### WORK REQUIRED:
Answer with the exact lines of the following material from the one containing "Dawson et al.<sup>43</sup> published" through the one containing "29 weeks) who", both end lines included.

### PROVIDED RECORDS:
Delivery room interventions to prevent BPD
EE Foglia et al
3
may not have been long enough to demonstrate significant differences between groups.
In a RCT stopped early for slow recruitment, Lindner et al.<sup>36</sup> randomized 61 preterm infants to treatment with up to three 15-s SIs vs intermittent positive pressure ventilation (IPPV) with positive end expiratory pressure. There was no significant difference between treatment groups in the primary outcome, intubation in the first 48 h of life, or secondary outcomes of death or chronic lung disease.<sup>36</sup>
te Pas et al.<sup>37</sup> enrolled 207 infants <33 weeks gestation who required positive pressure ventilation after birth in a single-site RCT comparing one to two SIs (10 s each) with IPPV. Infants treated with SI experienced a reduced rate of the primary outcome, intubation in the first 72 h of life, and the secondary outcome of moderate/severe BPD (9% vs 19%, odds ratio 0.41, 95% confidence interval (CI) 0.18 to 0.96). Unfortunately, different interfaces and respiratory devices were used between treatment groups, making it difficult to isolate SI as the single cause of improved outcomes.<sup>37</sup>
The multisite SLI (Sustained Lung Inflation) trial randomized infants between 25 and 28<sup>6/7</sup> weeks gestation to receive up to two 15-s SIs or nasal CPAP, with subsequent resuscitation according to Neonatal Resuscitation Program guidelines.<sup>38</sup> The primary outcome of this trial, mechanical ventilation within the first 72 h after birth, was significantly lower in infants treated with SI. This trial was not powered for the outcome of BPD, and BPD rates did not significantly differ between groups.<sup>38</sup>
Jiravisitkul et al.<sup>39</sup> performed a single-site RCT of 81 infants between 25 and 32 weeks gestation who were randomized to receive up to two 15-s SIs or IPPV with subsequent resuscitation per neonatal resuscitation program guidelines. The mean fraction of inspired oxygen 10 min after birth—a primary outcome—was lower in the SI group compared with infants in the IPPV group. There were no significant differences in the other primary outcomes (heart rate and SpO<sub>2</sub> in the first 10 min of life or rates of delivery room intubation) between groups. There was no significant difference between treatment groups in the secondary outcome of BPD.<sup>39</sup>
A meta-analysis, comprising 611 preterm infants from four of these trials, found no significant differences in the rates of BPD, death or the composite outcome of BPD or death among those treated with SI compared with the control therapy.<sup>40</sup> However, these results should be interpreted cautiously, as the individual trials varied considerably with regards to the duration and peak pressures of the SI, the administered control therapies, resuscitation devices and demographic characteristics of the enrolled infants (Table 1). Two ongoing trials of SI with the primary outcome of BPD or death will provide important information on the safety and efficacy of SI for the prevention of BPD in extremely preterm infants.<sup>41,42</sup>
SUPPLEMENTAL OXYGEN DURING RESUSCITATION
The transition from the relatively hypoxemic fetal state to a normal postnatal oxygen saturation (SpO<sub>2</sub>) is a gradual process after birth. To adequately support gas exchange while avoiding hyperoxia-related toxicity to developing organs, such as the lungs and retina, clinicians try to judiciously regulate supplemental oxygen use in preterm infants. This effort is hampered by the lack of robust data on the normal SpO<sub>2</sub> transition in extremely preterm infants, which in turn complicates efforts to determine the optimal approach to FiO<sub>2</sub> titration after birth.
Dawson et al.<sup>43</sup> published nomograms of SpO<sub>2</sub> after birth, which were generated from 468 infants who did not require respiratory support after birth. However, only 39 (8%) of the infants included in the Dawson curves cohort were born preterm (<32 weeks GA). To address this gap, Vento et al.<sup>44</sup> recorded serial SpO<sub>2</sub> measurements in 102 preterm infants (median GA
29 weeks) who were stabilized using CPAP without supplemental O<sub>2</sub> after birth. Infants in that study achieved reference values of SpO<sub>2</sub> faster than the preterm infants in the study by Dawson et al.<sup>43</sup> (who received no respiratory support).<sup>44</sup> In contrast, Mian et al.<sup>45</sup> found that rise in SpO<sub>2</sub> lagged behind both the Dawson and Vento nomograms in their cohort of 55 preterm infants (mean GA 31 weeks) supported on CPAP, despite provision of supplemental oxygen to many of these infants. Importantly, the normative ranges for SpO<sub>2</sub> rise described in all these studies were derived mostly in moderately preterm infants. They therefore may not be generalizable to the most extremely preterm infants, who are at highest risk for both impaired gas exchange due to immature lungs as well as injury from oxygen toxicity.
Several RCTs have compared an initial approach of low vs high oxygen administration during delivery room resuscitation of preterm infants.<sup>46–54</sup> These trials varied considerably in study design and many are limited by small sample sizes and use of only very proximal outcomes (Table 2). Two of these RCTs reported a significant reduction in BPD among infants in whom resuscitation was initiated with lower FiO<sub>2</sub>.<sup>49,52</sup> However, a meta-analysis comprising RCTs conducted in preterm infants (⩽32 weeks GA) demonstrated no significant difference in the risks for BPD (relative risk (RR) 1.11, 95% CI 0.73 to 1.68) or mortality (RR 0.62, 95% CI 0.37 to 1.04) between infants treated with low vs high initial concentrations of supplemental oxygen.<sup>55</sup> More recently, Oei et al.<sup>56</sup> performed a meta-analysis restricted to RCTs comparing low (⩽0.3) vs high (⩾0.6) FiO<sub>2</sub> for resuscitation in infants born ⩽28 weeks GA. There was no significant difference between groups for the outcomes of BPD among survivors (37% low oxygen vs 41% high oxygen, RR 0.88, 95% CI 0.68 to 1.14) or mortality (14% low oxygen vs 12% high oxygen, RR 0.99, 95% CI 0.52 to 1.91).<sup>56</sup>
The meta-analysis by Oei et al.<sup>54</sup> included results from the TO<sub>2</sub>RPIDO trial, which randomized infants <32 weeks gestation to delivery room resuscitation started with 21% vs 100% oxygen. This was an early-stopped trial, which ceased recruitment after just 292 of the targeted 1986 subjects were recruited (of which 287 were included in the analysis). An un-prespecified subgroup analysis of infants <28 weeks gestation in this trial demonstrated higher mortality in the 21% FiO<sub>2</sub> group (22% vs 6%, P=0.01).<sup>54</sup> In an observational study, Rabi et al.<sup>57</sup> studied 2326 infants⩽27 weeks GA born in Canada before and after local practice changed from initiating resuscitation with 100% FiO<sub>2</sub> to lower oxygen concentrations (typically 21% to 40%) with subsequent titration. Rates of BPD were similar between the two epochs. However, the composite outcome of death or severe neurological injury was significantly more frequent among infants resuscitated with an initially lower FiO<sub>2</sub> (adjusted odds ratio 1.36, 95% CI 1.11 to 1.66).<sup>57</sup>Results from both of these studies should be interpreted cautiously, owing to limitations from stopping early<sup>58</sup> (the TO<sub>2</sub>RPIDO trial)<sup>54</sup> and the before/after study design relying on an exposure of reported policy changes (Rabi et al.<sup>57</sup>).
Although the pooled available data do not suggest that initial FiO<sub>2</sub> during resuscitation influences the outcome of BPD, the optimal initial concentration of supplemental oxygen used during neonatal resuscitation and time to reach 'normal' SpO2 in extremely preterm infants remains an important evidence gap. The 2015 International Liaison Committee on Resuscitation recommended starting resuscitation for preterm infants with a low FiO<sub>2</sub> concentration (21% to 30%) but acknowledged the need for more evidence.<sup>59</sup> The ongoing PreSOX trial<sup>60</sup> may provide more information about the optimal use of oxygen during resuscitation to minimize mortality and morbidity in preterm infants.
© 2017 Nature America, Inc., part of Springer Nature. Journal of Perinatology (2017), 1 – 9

...

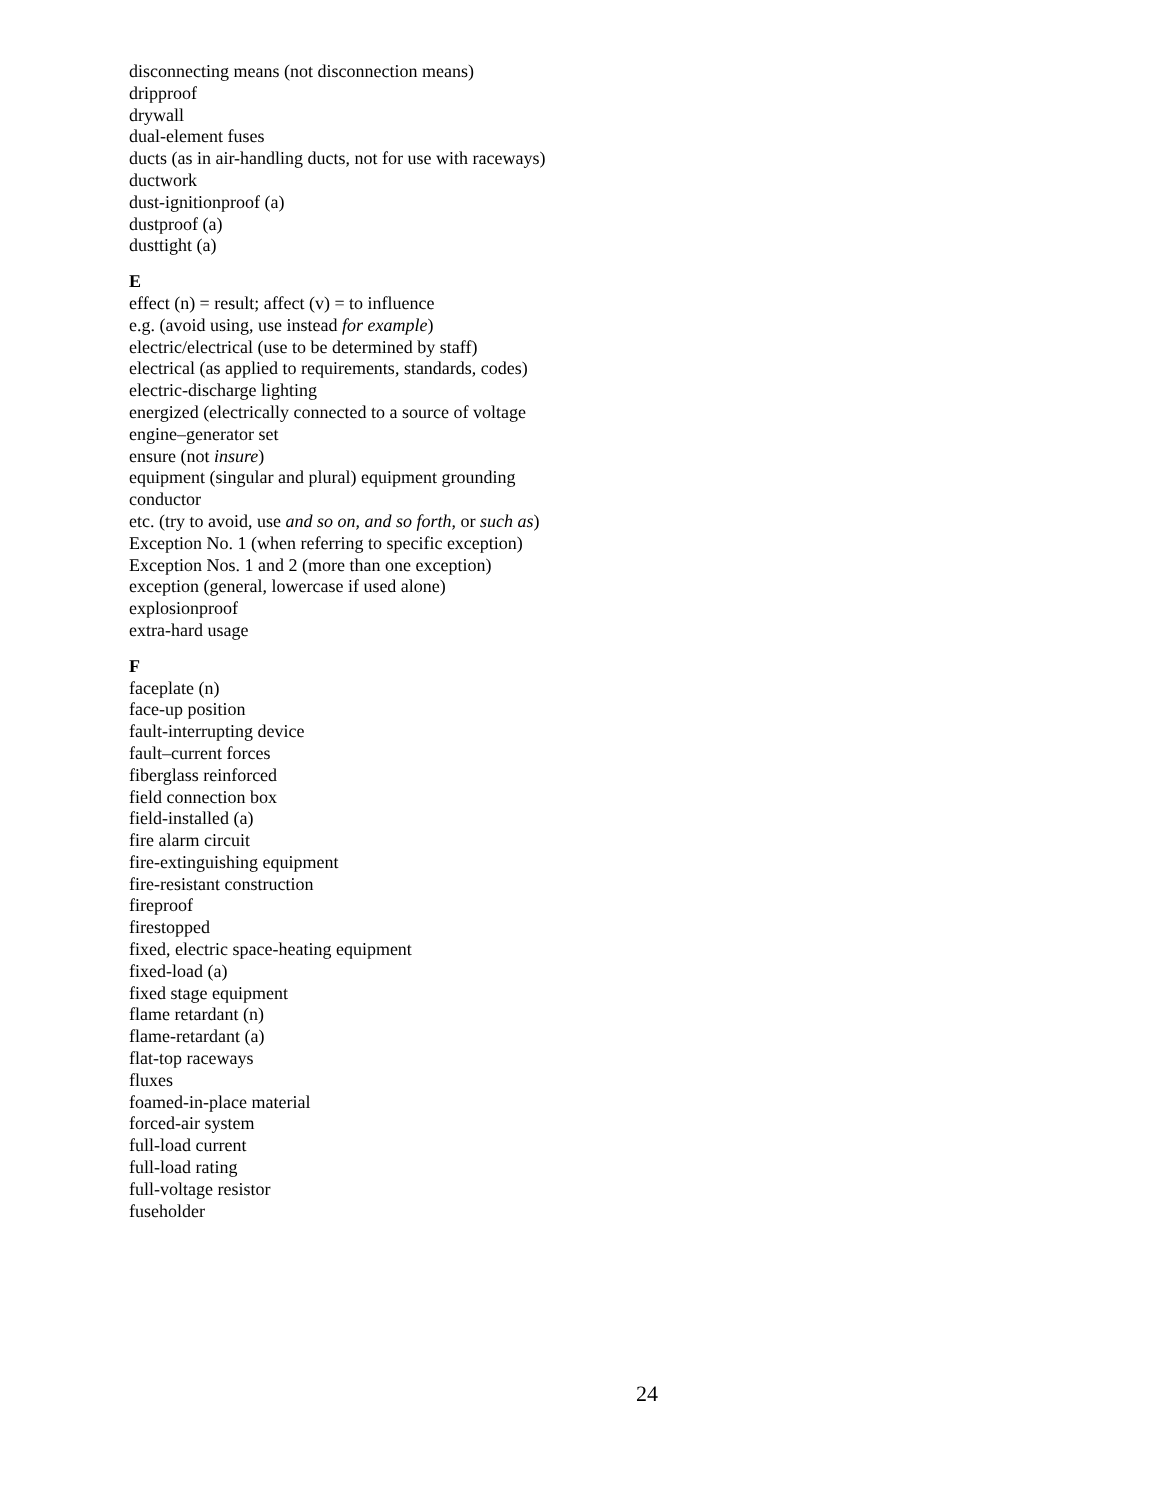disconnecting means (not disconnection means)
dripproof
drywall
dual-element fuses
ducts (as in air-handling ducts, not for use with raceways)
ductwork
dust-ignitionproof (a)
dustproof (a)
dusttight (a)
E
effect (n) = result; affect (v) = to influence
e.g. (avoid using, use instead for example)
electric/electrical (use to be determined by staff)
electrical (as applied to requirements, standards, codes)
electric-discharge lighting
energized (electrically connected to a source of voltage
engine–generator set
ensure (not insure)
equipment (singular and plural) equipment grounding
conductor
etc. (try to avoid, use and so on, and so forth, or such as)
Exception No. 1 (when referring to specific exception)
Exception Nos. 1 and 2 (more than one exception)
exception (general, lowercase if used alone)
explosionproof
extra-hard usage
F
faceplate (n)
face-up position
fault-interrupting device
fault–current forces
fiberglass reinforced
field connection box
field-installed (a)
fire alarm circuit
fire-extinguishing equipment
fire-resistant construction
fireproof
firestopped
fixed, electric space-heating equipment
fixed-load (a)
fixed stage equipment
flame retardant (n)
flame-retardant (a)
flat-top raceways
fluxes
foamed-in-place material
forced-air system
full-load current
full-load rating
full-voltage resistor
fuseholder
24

### RESULT FOR THIS EXERCISE:
Dawson et al.<sup>43</sup> published nomograms of SpO<sub>2</sub> after birth, which were generated from 468 infants who did not require respiratory support after birth. However, only 39 (8%) of the infants included in the Dawson curves cohort were born preterm (<32 weeks GA). To address this gap, Vento et al.<sup>44</sup> recorded serial SpO<sub>2</sub> measurements in 102 preterm infants (median GA
29 weeks) who were stabilized using CPAP without supplemental O<sub>2</sub> after birth. Infants in that study achieved reference values of SpO<sub>2</sub> faster than the preterm infants in the study by Dawson et al.<sup>43</sup> (who received no respiratory support).<sup>44</sup> In contrast, Mian et al.<sup>45</sup> found that rise in SpO<sub>2</sub> lagged behind both the Dawson and Vento nomograms in their cohort of 55 preterm infants (mean GA 31 weeks) supported on CPAP, despite provision of supplemental oxygen to many of these infants. Importantly, the normative ranges for SpO<sub>2</sub> rise described in all these studies were derived mostly in moderately preterm infants. They therefore may not be generalizable to the most extremely preterm infants, who are at highest risk for both impaired gas exchange due to immature lungs as well as injury from oxygen toxicity.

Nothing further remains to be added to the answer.